When the user wants to stop the automatic playback, the other half of the Start button handler turns off the player and removes any pending messages. It also changes its label back to "Start" so it is ready to go again. The "stopSongs" handler looks like this:

on stopSongs -- stop playback
lock messages -- prevent "playstopped" from being sent
stop player "canary"
put "" into fld "next play"
set the hilitedlines of fld "playlist" to 0
repeat for each line tLine in the pendingmessages
if tLine contains "playSong" then cancel (item 1 of tLine)
end repeat
unlock messages

end stopSongs

After a few test runs, it became clear it would be handy to know when the next song was due to be played. This is the nice thing about these quick little Revolution tools -- you can tinker and add things as you go along. I dropped in a label field to hold the time display. Calculating the display time was simple; since the calling handler had already chosen a random number of seconds till the next playback, this integer was passed as a parameter to the "displayTime" handler. The revised playStopped handler and the displayTime calculation now looked like this:

on playStopped pPlayer
set the hilitedlines of fld "playlist" to 0
put random(word 1 of the label of btn "Lag") into tSecs
displayTime tSecs
if "playSong" is not in the pendingmessages
then send "playSong" to me in tSecs seconds

end playStopped

on displayTime pSecs
get the long time
convert it to seconds
add pSecs to it
convert it to long time
put "Next song at:" && it into fld "next play"

end displayTime

All that was left was to add a closeCard handler that called the "stopSongs" handler to stop any playback and pending messages before the stack closed.

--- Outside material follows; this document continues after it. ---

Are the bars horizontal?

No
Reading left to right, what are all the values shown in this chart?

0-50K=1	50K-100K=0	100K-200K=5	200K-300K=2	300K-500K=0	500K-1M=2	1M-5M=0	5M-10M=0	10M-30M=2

And that's it -- a few handlers plus a control button and I had a little mini iTunes randomizer. Of course, after I was asked to submit this as an article I wanted to improve the appearance a little bit, so I resized the fields, added a photo, and gave the card a background color -- only a few seconds of work. I also added a short handler in the list field that allows you to double-click on any song to play it on demand. See the field script in the example stack for that.

I've been running this stack periodically and my little canary is responding. The house is full of bird song, it's lovely. Even if you don't have a canary to train, you might enjoy listening to the birdsongs anyway. They are almost as pretty as a real bird, with the advantage that the stack doesn't scatter seed all over the floor.